RAW DATA: Begin

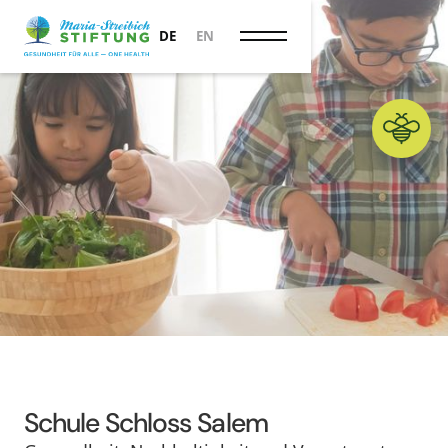
ONE HEALTH
DE
EN
Schule Schloss Salem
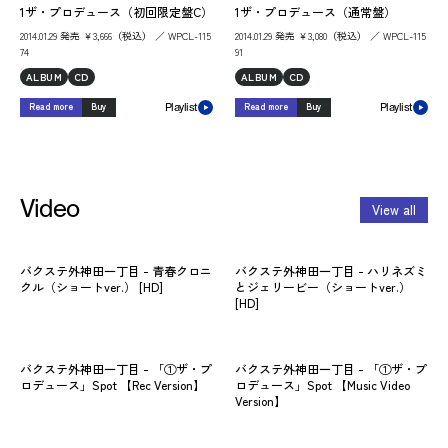
1ザ・プロデュース（初回限定盤C）
1ザ・プロデュース（通常盤）
2014.01.29 発売 ￥3,666（税込） ／ WPCL-115
2014.01.29 発売 ￥3,080（税込） ／ WPCL-115
74
91
ALBUM
CD
ALBUM
CD
Read more
Buy
Read more
Buy
Playlist
Playlist
Video
View all
バクステ外神田一丁目 - 青春クロニ
バクステ外神田一丁目 - ハリネズミ
バ
クル（ショートver.） [HD]
とジェリービー（ショートver.）
イタ
[HD]
バクステ外神田一丁目 - 「①ザ・プ
バクステ外神田一丁目 - 「①ザ・プ
ロデュース」Spot 【Rec Version】
ロデュース」Spot 【Music Video
Version】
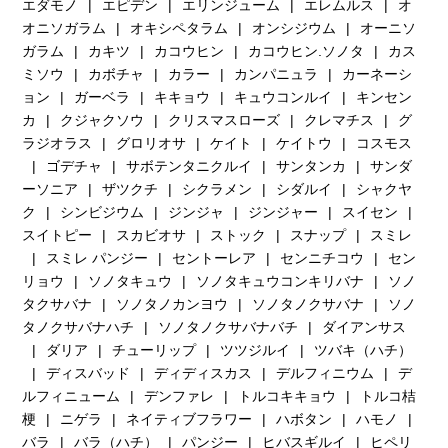
エダモノ
エピデン
エリンジューム
エレムルス
オ
オニソガラム
オキシペタラム
オンシジウム
オーニソ
ガラム
カキツ
カコウヒン
カコウヒン.ソノタ
カス
ミソウ
カボチャ
カラー
カンパニュラ
カーネーシ
ョン
ガーベラ
キキョウ
キュウコンルイ
キンセン
カ
クジャクソウ
クリスマスローズ
クレマチス
グ
ラジオラス
グロリオサ
ケイト
ケイトウ
コスモス
ゴデチャ
サボテンタニクルイ
サンタンカ
サンダ
ーソニア
ザツクチ
シクラメン
シダルイ
シャクヤ
ク
シンビジウム
ジンジャ
ジンジャー
スイセン
スイトピー
スカビオサ
ストック
スナップ
スミレ
スミレ パンジー
セントーレア
センニチコウ
セン
リョウ
ソノタキュウ
ソノタキュウコンキリバナ
ソノ
タクサバナ
ソノタノカンヨウ
ソノタノクサバナ
ソノ
タノクサバナハチ
ソノタノクサバナバチ
ダイアンサス
ダリア
チューリップ
ツツジルイ
ツバキ（ハチ）
ディスバッド
ディディスカス
デルフィニウム
デ
ルフィニューム
デンファレ
トルコキキョウ
トルコ桔
梗
ニゲラ
ネイティブフラワー
ハボタン
ハモノ
バラ
バラ（ハチ）
パンジー
ヒバスギルイ
ヒペリ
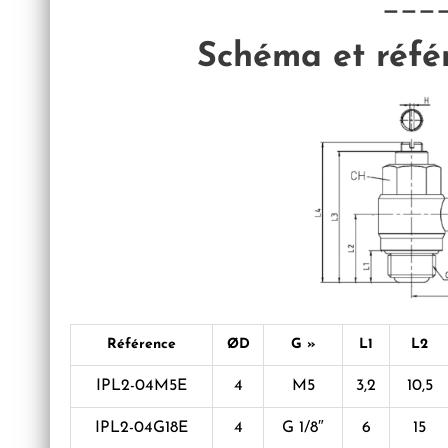
———
Schéma et réfé
Référence
ØD
G »
L1
L2
IPL2-04M5E
4
M5
3,2
10,5
IPL2-04G18E
4
G 1/8″
6
15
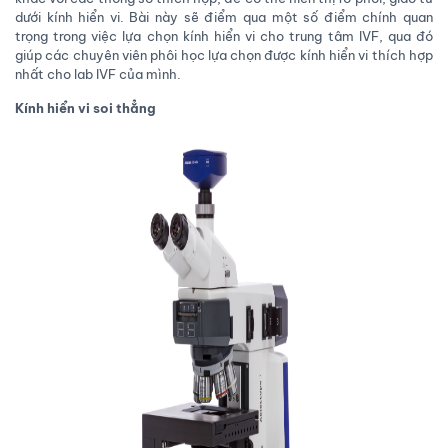
dưới kính hiển vi. Bài này sẽ điểm qua một số điểm chính quan
trọng trong việc lựa chọn kính hiển vi cho trung tâm IVF, qua đó
giúp các chuyên viên phôi học lựa chọn được kính hiển vi thích hợp
nhất cho lab IVF của mình.
Kính hiển vi soi thẳng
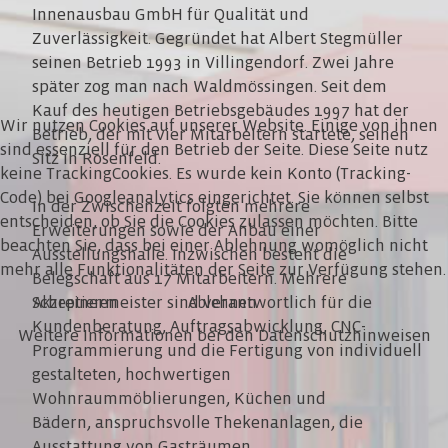
Innenausbau GmbH für Qualität und
Zuverlässigkeit. Gegründet hat Albert Stegmüller
seinen Betrieb 1993 in Villingendorf. Zwei Jahre
später zog man nach Waldmössingen. Seit dem
Kauf des heutigen Betriebsgebäudes 1997 hat der
Wir nutzen Cookies auf unserer Website. Einige von ihnen
Betrieb, der mit vier Mitarbeitern startete, seinen
sind essenziell für den Betrieb der Seite. Diese Seite nutz
Sitz in Rosenfeld.
keine TrackingCookies. Es wurde kein Konto (Tracking-
Code) bei Googleanalytics eingerichtet. Sie können selbst
In der Zwischenzeit folgten mehrere
entscheiden, ob Sie die Cookies zulassen möchten. Bitte
Erweiterungen sowie der Anbau einer
beachten Sie, dass bei einer Ablehnung womöglich nicht
Ausstellungshalle. Inzwischen besteht die
mehr alle Funktionalitäten der Seite zur Verfügung stehen.
Belegschaft aus 17 Mitarbeitern. Mehrere
Schreinermeister sind verantwortlich für die
Akzeptieren
Ablehnen
Kundenberatung, Auftragsabwicklung, CNC-
Weitere Informationen bei den Datenschutzhinweisen
Programmierung und die Fertigung von individuell
gestalteten, hochwertigen
Wohnraummöblierungen, Küchen und
Bädern, anspruchsvolle Thekenanlagen, die
Ausstattung von Gasträumen,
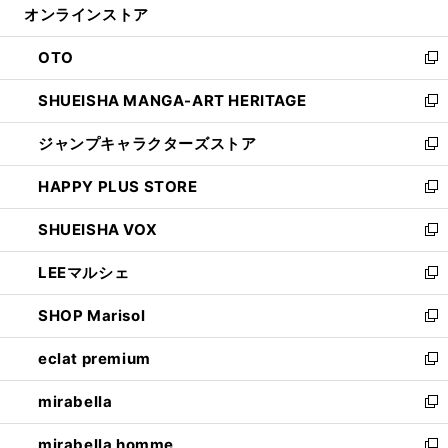
オンラインストア
く
ド
ィ
ウ
ン
OTO
で
ド
新
開
ウ
し
SHUEISHA MANGA-ART HERITAGE
く
で
い
新
開
ウ
し
ジャンプキャラクターズストア
く
ィ
い
新
ン
ウ
し
HAPPY PLUS STORE
ド
ィ
い
新
ウ
ン
ウ
し
SHUEISHA VOX
で
ド
ィ
い
新
開
ウ
ン
ウ
し
LEEマルシェ
く
で
ド
ィ
い
新
開
ウ
ン
ウ
し
SHOP Marisol
く
で
ド
ィ
い
新
開
ウ
ン
ウ
し
eclat premium
く
で
ド
ィ
い
新
開
ウ
ン
ウ
し
mirabella
く
で
ド
ィ
い
新
開
ウ
ン
ウ
し
mirabella homme
く
で
ド
ィ
い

RAW DATA: End

> **EXERCISE BRIEF**: Pull out every line of the material above that contains the word "seinen", matching case exactly.

> **EXPECTED OUTPUT**:
seinen Betrieb 1993 in Villingendorf. Zwei Jahre
Betrieb, der mit vier Mitarbeitern startete, seinen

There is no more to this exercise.